Scanning electron microscope settings for EBSD

The SEM conditions used to collect your EBSD data depend upon the type of SEM being used, resolution of the camera, phases of interest, desired speed of data collection and desired quality of data. Conventional SEMs utilize thermionic emitters such as tungsten or lanthanum hexaboride (LaB6) whereas field emission guns (FEG) can use cold-cathode, thermal or Schottky type emittters. The most important difference is that FEGs produce an electron beam which has a smaller diameter and therefore has a higher resolution, which is important if working on fine-grained samples. The specifications of the charge-coupled device (CCD) camera available will affect the quality of the patterns collected and therefore affect the optimum operating conditions. EBSD utilises a geometry with an angle of 70° between the incident beam and the normal to the sample surface. EBSD can be performed at lower angles (such as where the sample stage can only be tilted to 60°) but the quality of the patterns will be reduced. The distance between the phosphor screen (mounted in front of the CCD camera) and the sample is important, the closer the screen is to the beam interaction point, the larger the angular range of the collected EBSP which improves indexing. The downside of this close geometry is the increased risk of collision between the sample and detectors. The spacing between the pole piece and the sample surface, the working distance, also needs to be matched to the best projection of the EBSP on the phosphor screen. Typical distances are between 14 and 33mm.
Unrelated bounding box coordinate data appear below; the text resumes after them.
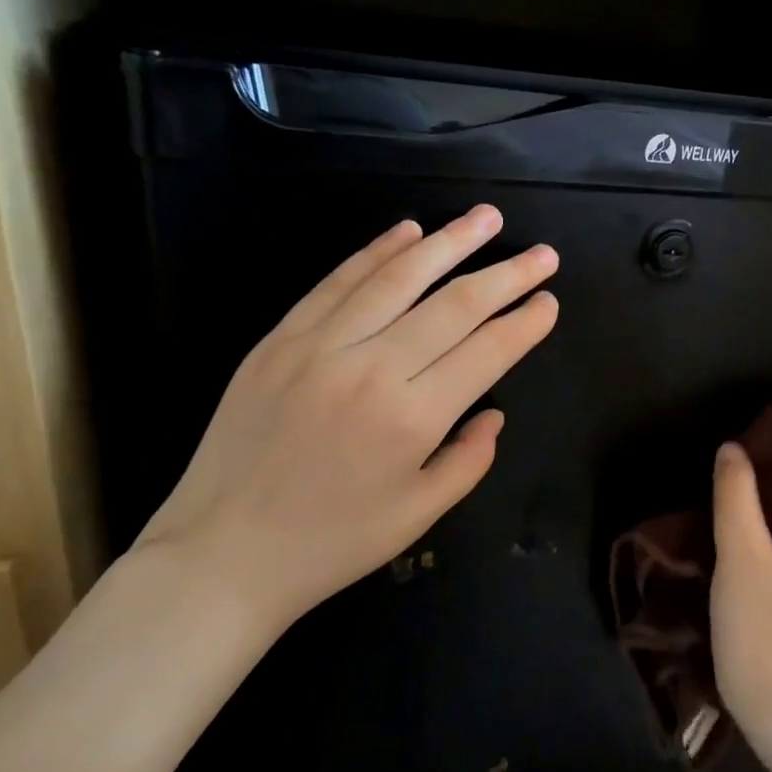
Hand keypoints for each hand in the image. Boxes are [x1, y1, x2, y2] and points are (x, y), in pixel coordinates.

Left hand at [133, 205, 557, 632]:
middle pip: (453, 304)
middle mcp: (371, 368)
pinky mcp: (280, 338)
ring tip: (485, 218)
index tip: (549, 301)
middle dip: (506, 275)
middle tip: (543, 254)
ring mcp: (320, 345)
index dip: (524, 323)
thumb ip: (469, 460)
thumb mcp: (418, 515)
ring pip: (397, 277)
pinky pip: (337, 282)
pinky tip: (407, 231)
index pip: (486, 351)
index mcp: (412, 418)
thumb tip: (494, 414)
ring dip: (448, 242)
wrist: (222, 553)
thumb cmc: (331, 544)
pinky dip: (376, 251)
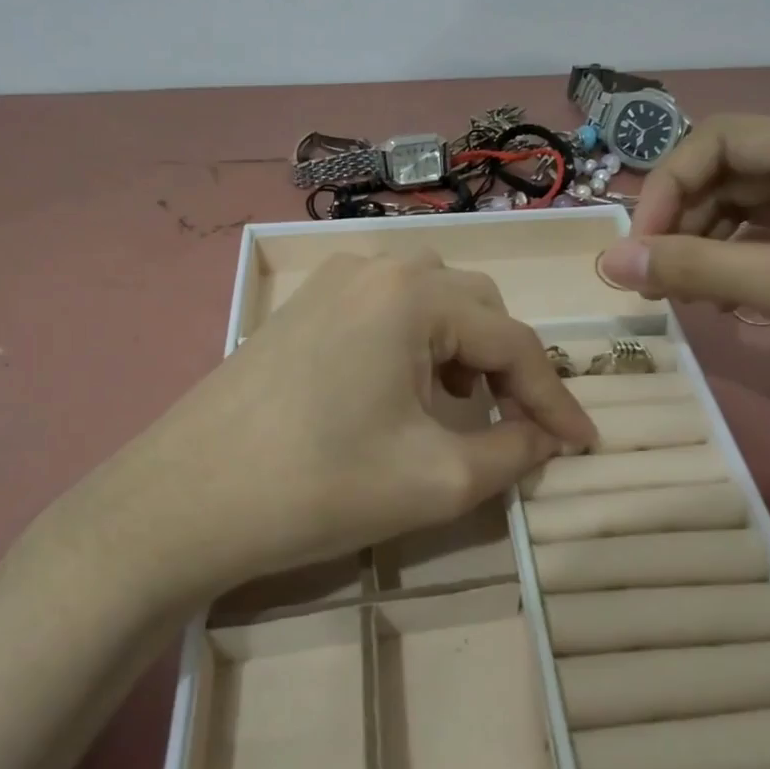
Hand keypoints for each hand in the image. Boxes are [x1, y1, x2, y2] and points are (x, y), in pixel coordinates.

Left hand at [52, 253, 596, 599]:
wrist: (184, 502)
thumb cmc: (319, 487)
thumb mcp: (437, 481)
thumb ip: (513, 452)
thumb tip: (549, 439)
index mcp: (413, 294)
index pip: (513, 341)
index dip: (555, 399)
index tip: (584, 445)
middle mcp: (375, 267)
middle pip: (474, 306)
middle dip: (507, 365)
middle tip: (517, 424)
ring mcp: (329, 281)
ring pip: (428, 301)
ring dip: (462, 348)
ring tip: (462, 405)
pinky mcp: (300, 308)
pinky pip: (383, 310)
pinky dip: (415, 344)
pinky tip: (403, 391)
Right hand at [601, 114, 769, 591]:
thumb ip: (697, 271)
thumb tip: (608, 263)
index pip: (719, 140)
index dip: (667, 187)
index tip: (639, 250)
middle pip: (732, 177)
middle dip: (686, 226)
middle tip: (657, 282)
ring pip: (751, 217)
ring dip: (711, 254)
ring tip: (692, 302)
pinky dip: (744, 276)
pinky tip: (735, 313)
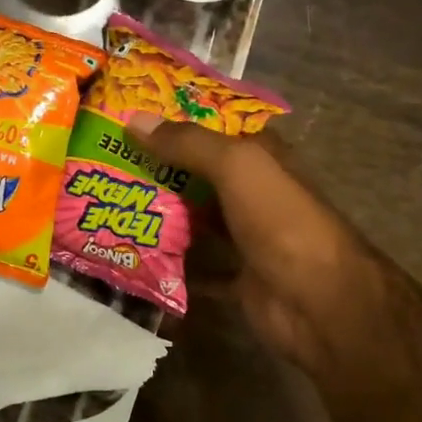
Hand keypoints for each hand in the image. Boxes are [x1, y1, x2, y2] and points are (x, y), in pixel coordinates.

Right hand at [126, 111, 416, 402]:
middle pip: (197, 174)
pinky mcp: (235, 277)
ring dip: (158, 216)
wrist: (319, 303)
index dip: (175, 120)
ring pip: (193, 220)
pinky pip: (194, 267)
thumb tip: (132, 120)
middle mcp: (252, 193)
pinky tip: (131, 257)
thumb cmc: (281, 220)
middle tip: (102, 164)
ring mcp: (245, 237)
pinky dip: (168, 265)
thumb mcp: (237, 166)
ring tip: (107, 206)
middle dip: (155, 169)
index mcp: (260, 157)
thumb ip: (187, 143)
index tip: (127, 118)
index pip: (213, 128)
Typical accelerating voltages used for EBSD are between 10 and 30kV with most systems using 20kV (Bestmann et al., 2011; Ebner et al., 2010; Okudaira et al., 2010; Peternell et al., 2010; Schwarzer et al., 2009). It is important to note that if the carbon coat is a little too thick a higher accelerating voltage can be used to generate a useable EBSP or if the sample is heavily deformed a lower accelerating voltage may be more appropriate. The beam current is controlled by the chosen aperture size and spot size. A high beam current (10-100nA depending upon the SEM) can be used if mapping very quickly (30-50 points per second in minerals or 300 points per second in metals), but if running more slowly (3-6 points per second) then a lower beam current should be used to avoid unacceptable levels of electron damage. The settings given here are guidelines which will need to be adjusted based upon the hardware and software available as well as the phase(s) to be measured. For an in depth discussion of the factors which affect EBSD patterns see (Britton et al., 2010; Mingard et al., 2011).